Nachrichten Januar 2011


GEDENKEN: Supermarktvater Albert Heijn verstorben

Amsterdam. AKS/TR/VK. 14. Januar 2010.

Albert Heijn, der von 1962 bis 1989 Vorsitzender des wohl bekanntesten Supermarktunternehmens der Niederlande war und als Vater des niederländischen Supermarkts bezeichnet wird, ist gestern im Alter von 83 Jahren verstorben. Dies bestätigte heute ein Sprecher des Ahold-Konzerns, dem größten Handels- und Lebensmittelkonzerns der Niederlande, in dessen Besitz sich die Supermarktkette Albert Heijn befindet. Unter der Führung des 1927 in Zaandam geborenen Albert Heijn entwickelte sich der Supermarkt zu einem der erfolgreichsten Unternehmen weltweit.

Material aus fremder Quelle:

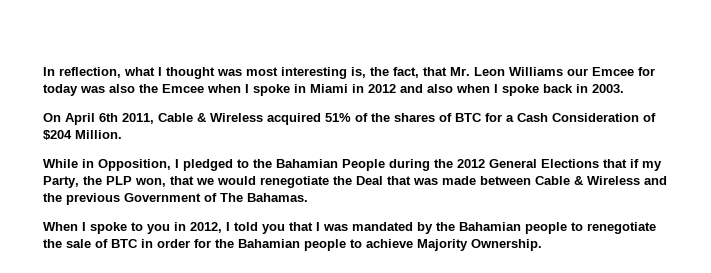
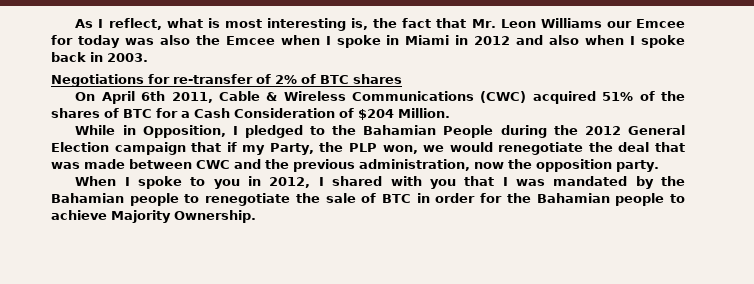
[43,67,242,79] In reflection, what I thought was -> [75,18,220,30] As I reflect, what is
[393,67,419,78] fact, -> [402,18,432,28] fact
(624, 88) none -> [51,74,402,87] // Negotiations for re-transfer of 2% of BTC shares
(263, 117) none -> [352,91,527,103] Communications (CWC)
[541,159,599,168] Elections -> [51,142,186,155] Election campaign
[170,176,194,185] that -> (418, 149) none
[356,176,383,185] Deal -> [618,142,650,152] deal
[535,176,667,185] [43,193,308,205] Cable & Wireless and the previous Government of The Bahamas. -> [196,159,659,172] CWC and the previous administration, now the opposition party.
[234,222,258,231] told -> [332,176,422,186] shared with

Begonnen hatte der Erfolg der Supermarktkette schon unter der Leitung von Heijns gleichnamigem Großvater, der das Unternehmen 1887 gründete. War der Laden zunächst ein kleines Familienunternehmen gewesen, expandierte das Unternehmen in den folgenden Jahrzehnten enorm. Die Leitung der damals schon 215 Läden übernahm Albert Heijn jr. zusammen mit seinem Bruder Gerrit-Jan im Jahr 1962. Albert Heijn, der in seiner Jugend schwer an Kinderlähmung gelitten hatte, entpuppte sich als wahres Führungsgenie. Er galt als charismatischer Leiter mit einer warmen Ausstrahlung, der stolz auf seine Herkunft und seinen Beruf als Lebensmittelhändler war; Kunden und Mitarbeiter standen bei ihm immer an erster Stelle. Heijn trug als Vorsitzender des Vorstands nicht nur zum Erfolg des Unternehmens bei, sondern revolutionierte das Prinzip des Einkaufens. Er gehörte zu den Mitentwicklern des Barcodes und machte die Selbstbedienung in Supermärkten – die zu damaliger Zeit als revolutionär galt und zahlreichen anderen Betrieben und Unternehmen als neues innovatives Einkaufsmodel diente – salonfähig.

Getrübt wurde die Erfolgsgeschichte des Familienunternehmens jedoch durch die Entführung von Albert Heijns Bruder Gerrit-Jan im Jahr 1987. Obwohl die Familie die Bedingungen des Geiselnehmers erfüllte, wurde 1989 die Ermordung seines Bruders bekanntgegeben. Albert Heijn trat noch im selben Jahr, am 1. September 1989, von seinem Posten als Vorstandsvorsitzender zurück.

In den darauffolgenden Jahren litt Heijn zunehmend an den Folgen seiner langjährigen Erkrankung. Das Post-Polio-Syndrom ist eine Folgeerscheinung der Kinderlähmung und tritt mehrere Jahrzehnte nach der Infektion auf. Müdigkeit, Gelenkschmerzen, Atembeschwerden und teilweises Muskelversagen machten ihm zu schaffen. Heijn verstarb im Schlaf am Donnerstag in seinem Haus in Pudleston Court in seiner Wahlheimat England. Schon vor zehn Jahren hatte er jedoch festgelegt, was auf seinem Grabstein geschrieben stehen sollte. In Anlehnung an den englischen Ausdruck „We´re getting there“ (dt. „Wir schaffen das“) soll auf seinem Grabstein stehen: „I got there“ (dt. „Ich habe es geschafft“).